What's to worry is that you're spending too much time on these questions. This is time not spent on other questions. This is especially true for high scorers who have time to review circled questions during their timed run. You want to make sure that those precious few minutes are being spent on questions that are actually shaky.

If you got the question wrong, then you’re learning. What you’ve figured out is that it wasn’t just a matter of being pressured by time.  Even during Blind Review, with all the time in the world, you stuck by your original answer and you still got it wrong. You really don’t understand this question. Questions like these are candidates for skipping during a timed run. But, during review, you should try to understand them.

Action: You will immediately shatter whatever reasoning you used to justify your choice, then

1. Watch the video explanation for this question
2. Talk to other students about it
4. Cut this question out and keep it.  Review it every so often.

## The Blind Review Step 6 - Analysis for circled questions with change

These questions were circled.  But, you decided to choose a new answer choice.

If your changed answer is right, then great. Reinforce your reasoning that got you here. You just taught yourself and really understand this question now. At first, under time pressure, you went with your intuition and chose incorrectly. But, during Blind Review, you were able to see the error in your intuition and you’ve chosen the right answer. You’ve guided your intuition towards the right direction. Because you corrected for this mistake on your own, you have internalized this lesson better than if an instructor told you why you were wrong. Good job! You’ve made progress. Next time, you’ll be able to tackle a similar question faster and with more accuracy. This is the result that we’re looking for!

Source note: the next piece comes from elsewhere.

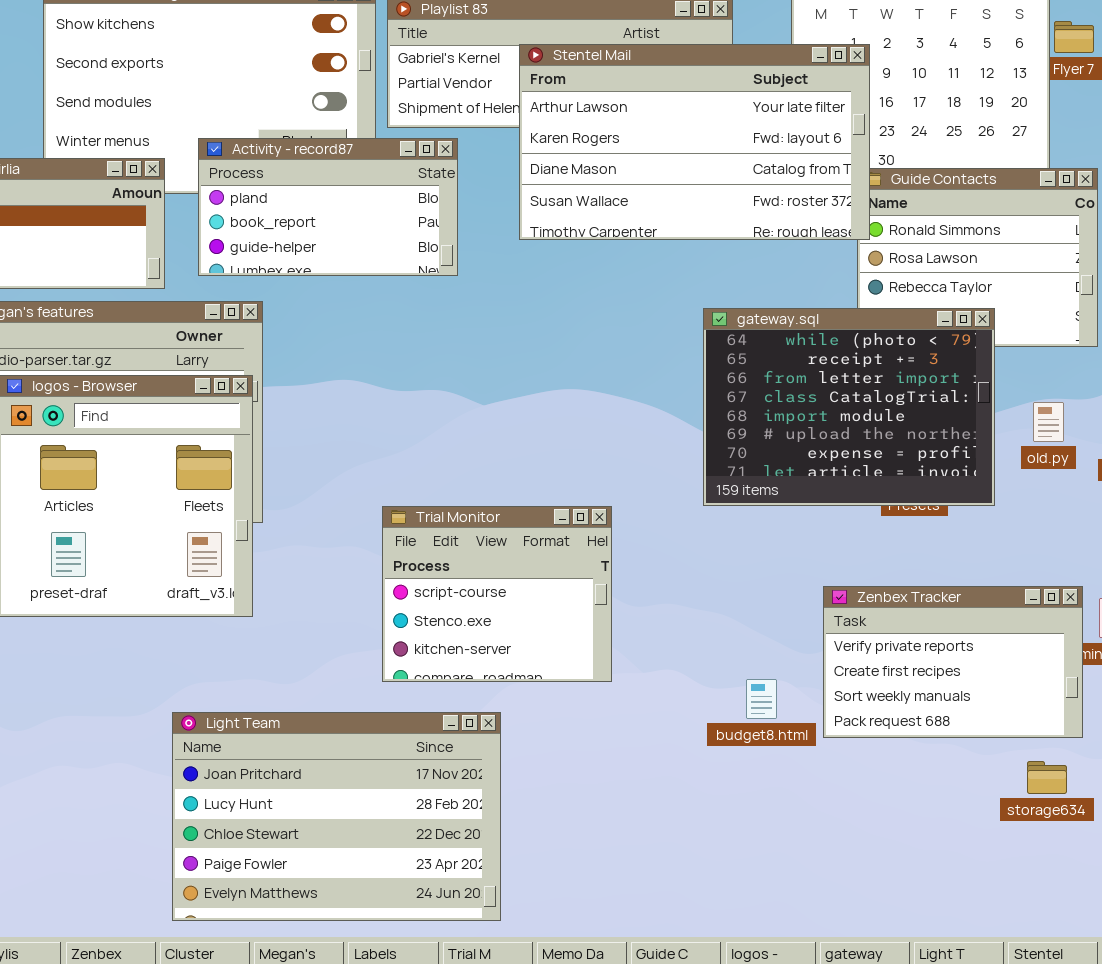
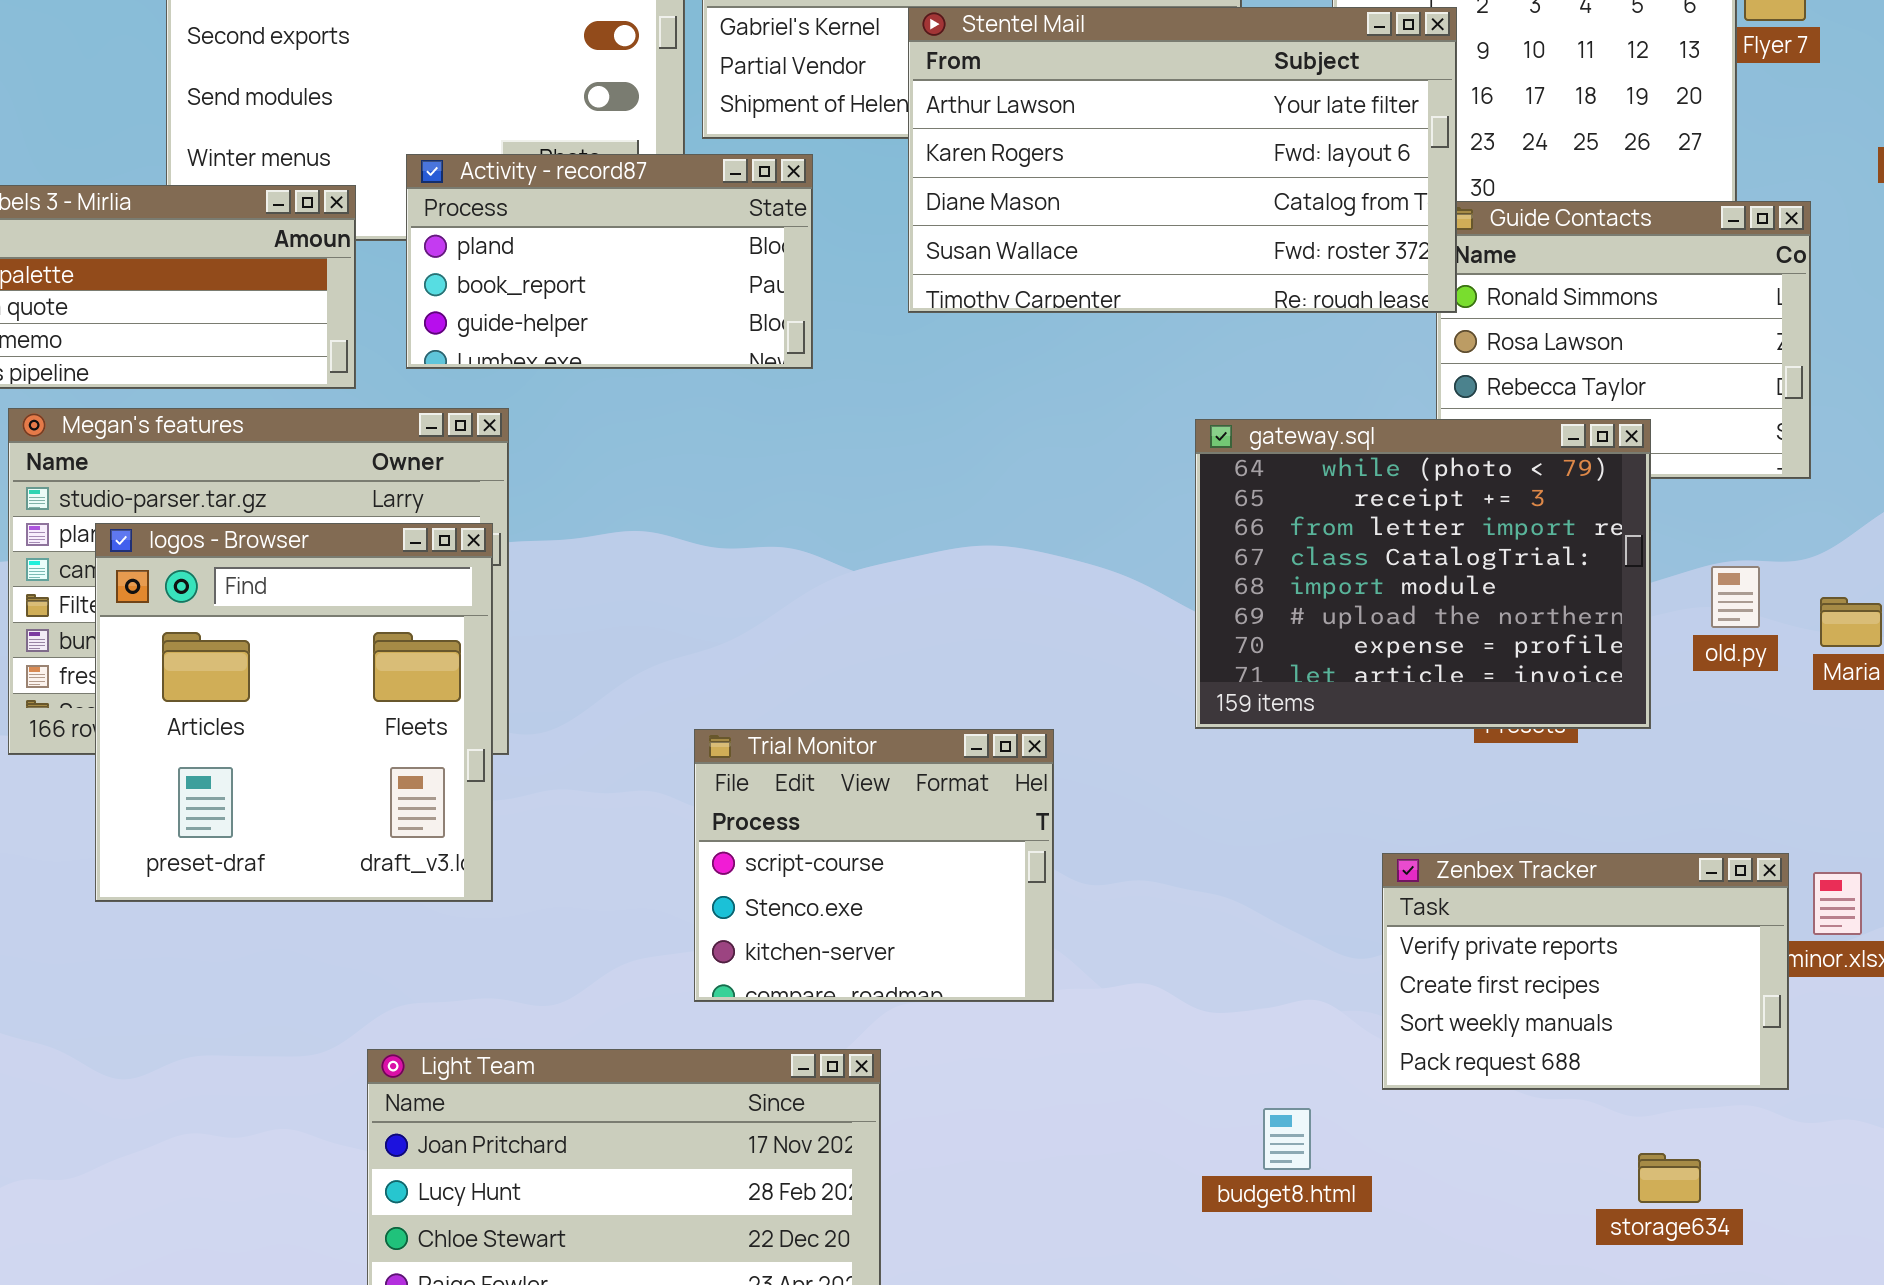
budget8.html: [746,679,777,719] -> [1263,1108,1311,1170], moved
storage634: [1027,761,1067,794] -> [1638,1153,1701,1203], moved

If your changed answer is wrong, and your original (pre-Blind Review) answer was right, then you must immediately shatter the reasoning you used during Blind Review. Your original spark of intuition was right, though you didn’t really know why. After all, you did manage to convince yourself that your intuition was wrong and you changed the answer. Oops. Now is your chance to examine that intuition. See if you can figure out why your intuition was right in the first place.

Action:

1. Watch the video explanation for this question
2. Talk to other students about it
4. Cut this question out and keep it. Review it every so often.

If your changed answer is wrong, and your original (pre-Blind Review) answer was also wrong, well, here you need help right away. You really don’t understand this question. Questions like these are candidates for skipping during a timed run. But, during review, you should try to understand them.

Action:

1. Watch the video explanation for this question
2. Talk to other students about it
4. Cut this question out and keep it. Review it every so often.

Skipped questions
These questions were skipped over. You didn’t have time to attempt them. But, during Blind Review, you did all of them.

If you got it right, then great. This question is potentially within reach. Why did you initially skip this question? Would it have taken too long for you to answer? Perhaps you should have skipped another question that was more difficult and spent your time to attempt this question instead. Next time, you will be better at deciding which questions to attempt and which ones to skip.

If you got it wrong, then you made the right decision to skip this question. It wasn’t just a matter of being pressured by time. Even during Blind Review, with all the time in the world, you still got it wrong. Questions like these are candidates for skipping during a timed run.

Action:
1. Watch the video explanation for this question
2. Talk to other students about it
4. Cut this question out and keep it. Review it every so often.